▶ _Trecho do texto_:
= = =

Nesta terça-feira (1), o ex-ministro da Educação no governo de Jair Bolsonaro (PL) Abraham Weintraub participa, em Bauru, de um encontro intitulado 'Em luta contra a perda de nossos direitos e liberdade', que tem entre seus organizadores o vereador Eduardo Borgo (PSL). Será às 11h, na Acib. Segundo o ex-ministro, já foram 30 encontros realizados em todo Estado. Weintraub afirma que não é pré-candidato nas próximas eleições. Em entrevista ao Jornal da Cidade/JCNET, nesta segunda (31), ele falou sobre a aproximação de Bolsonaro com o chamado Centrão, o período em que esteve no governo e as polêmicas com o Supremo Tribunal Federal (STF).
De acordo com o ex-ministro, sua candidatura para o Governo do Estado foi lançada, informalmente, por um militante ligado ao movimento conservador, após as últimas eleições municipais em São Paulo. Porém, crítico à aproximação do governo Bolsonaro com a ala chamada de Centrão na Câmara Federal (parlamentares de vários partidos que atuam juntos para interferir nas decisões e votações de projetos e iniciativas do Governo Federal), afirma que foi este grupo de deputados que teria agido contra a possível escolha de seu nome. "O Centrão convenceu parte do governo que meu nome não é indicado para a estratégia de aproximação.
Continuo acreditando que estava correto em apoiar o presidente, mesmo antes de todo mundo do Centrão, que hoje se diz de direita, mas que esteve abraçado com o (ex-presidente) Lula e com a (ex-presidente) Dilma (Roussef)", avaliou.
ACOMODAÇÃO PARTIDÁRIA
Weintraub afirma que, apesar da acomodação partidária do presidente, continua acreditando que ele deve ser reeleito, mas que o apoio do grupo de parlamentares não é a melhor perspectiva para um segundo mandato. "Se a gente fizer a mesma coisa, com as mesmas pessoas e do mesmo jeito, o resultado vai ser igual. Eu o apoio, mas acho que temos que eleger o máximo possível de senadores, governadores e deputados para chegar no segundo governo e dizer que não precisamos mais deles".
Embora negue ser pré-candidato, o ex-ministro se colocou como nome possível ao Governo do Estado, assim como de seu irmão Arthur Weintraub, que também está em Bauru nesta terça, além de Ernesto Araújo, também ex-ministro (Relações Exteriores) do governo Bolsonaro e do médico Alessandro Loiola.

= = =

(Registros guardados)
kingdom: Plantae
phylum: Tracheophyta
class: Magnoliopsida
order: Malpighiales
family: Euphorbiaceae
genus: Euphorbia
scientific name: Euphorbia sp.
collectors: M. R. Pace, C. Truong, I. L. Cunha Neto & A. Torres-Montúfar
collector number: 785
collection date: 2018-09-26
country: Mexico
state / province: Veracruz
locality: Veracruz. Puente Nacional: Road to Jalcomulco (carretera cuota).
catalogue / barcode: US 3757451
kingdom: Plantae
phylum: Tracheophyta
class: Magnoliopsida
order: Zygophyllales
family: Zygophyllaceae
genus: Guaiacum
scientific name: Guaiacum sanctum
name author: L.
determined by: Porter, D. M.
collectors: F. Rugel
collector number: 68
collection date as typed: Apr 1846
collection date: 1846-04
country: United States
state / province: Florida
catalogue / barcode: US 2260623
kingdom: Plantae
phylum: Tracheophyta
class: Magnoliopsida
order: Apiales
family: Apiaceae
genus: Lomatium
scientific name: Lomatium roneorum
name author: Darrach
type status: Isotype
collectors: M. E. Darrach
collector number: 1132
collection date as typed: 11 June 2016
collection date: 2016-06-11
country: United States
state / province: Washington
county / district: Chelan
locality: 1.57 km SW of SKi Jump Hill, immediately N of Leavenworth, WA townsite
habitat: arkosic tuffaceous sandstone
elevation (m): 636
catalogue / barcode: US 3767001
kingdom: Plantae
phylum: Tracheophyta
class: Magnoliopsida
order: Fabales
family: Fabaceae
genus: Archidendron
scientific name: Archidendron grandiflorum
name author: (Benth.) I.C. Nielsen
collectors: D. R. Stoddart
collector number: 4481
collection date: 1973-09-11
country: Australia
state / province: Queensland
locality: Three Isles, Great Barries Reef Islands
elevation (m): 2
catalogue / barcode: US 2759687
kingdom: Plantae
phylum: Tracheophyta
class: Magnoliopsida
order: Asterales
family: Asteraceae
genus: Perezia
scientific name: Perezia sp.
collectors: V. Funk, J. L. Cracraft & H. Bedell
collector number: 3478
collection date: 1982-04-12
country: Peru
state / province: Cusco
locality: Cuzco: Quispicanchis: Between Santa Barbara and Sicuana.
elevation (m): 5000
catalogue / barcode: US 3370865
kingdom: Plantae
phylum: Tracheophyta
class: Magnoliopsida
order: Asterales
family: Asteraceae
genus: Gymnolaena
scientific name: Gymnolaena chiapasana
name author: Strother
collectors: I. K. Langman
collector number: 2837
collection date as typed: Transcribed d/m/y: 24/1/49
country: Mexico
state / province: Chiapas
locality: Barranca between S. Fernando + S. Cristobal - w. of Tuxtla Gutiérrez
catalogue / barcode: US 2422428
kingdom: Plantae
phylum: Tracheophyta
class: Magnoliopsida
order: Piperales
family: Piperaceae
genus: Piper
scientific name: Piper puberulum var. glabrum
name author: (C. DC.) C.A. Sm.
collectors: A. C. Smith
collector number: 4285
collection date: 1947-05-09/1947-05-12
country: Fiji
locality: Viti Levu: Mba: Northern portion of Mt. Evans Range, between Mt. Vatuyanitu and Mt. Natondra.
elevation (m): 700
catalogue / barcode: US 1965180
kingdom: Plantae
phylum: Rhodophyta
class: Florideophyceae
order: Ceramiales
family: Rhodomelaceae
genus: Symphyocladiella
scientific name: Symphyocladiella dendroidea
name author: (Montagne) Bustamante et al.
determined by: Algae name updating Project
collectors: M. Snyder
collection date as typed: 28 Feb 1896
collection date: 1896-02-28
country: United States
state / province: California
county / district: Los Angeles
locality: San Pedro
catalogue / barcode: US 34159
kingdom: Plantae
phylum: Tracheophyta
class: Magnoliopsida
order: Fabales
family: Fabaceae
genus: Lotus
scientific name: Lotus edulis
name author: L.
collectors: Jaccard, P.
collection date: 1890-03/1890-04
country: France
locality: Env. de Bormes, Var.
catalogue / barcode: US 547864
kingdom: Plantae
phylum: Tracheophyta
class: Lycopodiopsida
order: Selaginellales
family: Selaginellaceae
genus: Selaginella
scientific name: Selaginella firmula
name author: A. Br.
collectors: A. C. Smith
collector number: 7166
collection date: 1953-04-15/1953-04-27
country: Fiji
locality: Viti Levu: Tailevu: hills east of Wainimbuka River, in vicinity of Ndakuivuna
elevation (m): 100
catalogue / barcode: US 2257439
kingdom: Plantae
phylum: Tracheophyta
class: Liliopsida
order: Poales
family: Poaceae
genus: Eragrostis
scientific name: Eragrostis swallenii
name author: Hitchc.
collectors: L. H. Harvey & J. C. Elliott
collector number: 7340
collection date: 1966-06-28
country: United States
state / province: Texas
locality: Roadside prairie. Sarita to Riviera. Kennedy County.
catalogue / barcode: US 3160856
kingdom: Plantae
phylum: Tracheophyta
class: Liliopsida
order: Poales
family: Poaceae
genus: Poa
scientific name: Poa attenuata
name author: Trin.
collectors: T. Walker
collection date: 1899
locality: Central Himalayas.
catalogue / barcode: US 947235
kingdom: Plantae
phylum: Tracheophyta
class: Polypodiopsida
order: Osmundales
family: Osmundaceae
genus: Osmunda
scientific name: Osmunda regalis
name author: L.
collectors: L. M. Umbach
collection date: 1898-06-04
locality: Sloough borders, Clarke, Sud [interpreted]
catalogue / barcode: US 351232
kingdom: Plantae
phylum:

= = =

▶ _Sua tarefa_: Retome a reportagem sobre a entrevista de Abraham Weintraub em Bauru, seguindo depois da última frase mostrada.

▶ _Resposta_:
SUPREMO TRIBUNAL
Sobre o período de um ano e quatro meses que esteve no governo, cita que foi processado em 178 ações, que teriam sido motivadas por suas decisões à frente do Ministério da Educação. "A gente foi contra o mecanismo, contra os oligopólios e monopólios. Quando deixei o ministério, os processos saíram do STF e eu nunca mais fui incomodado", comentou. Sua relação com o STF, aliás, foi tempestuosa desde o início do governo. Weintraub afirmou, durante uma reunião ministerial, que os ministros seriam "vagabundos" e que queria que fossem presos.
OLAVO DE CARVALHO
A morte do ensaísta Olavo de Carvalho foi muito sentida pelos irmãos Weintrabub, seus seguidores, segundo Arthur.
Ele detalhou um pouco do relacionamento que tinham com o antigo professor, nos Estados Unidos. "A gente aprendia muito, não fazia vídeo, não postava nada porque não era para tietar. A gente ia pelo conhecimento dele", comentou Arthur. Abraham disse que o movimento criado por ele a partir de ideias conservadores vai sentir muito, apesar das pessoas que continuam seguindo seus ensinamentos.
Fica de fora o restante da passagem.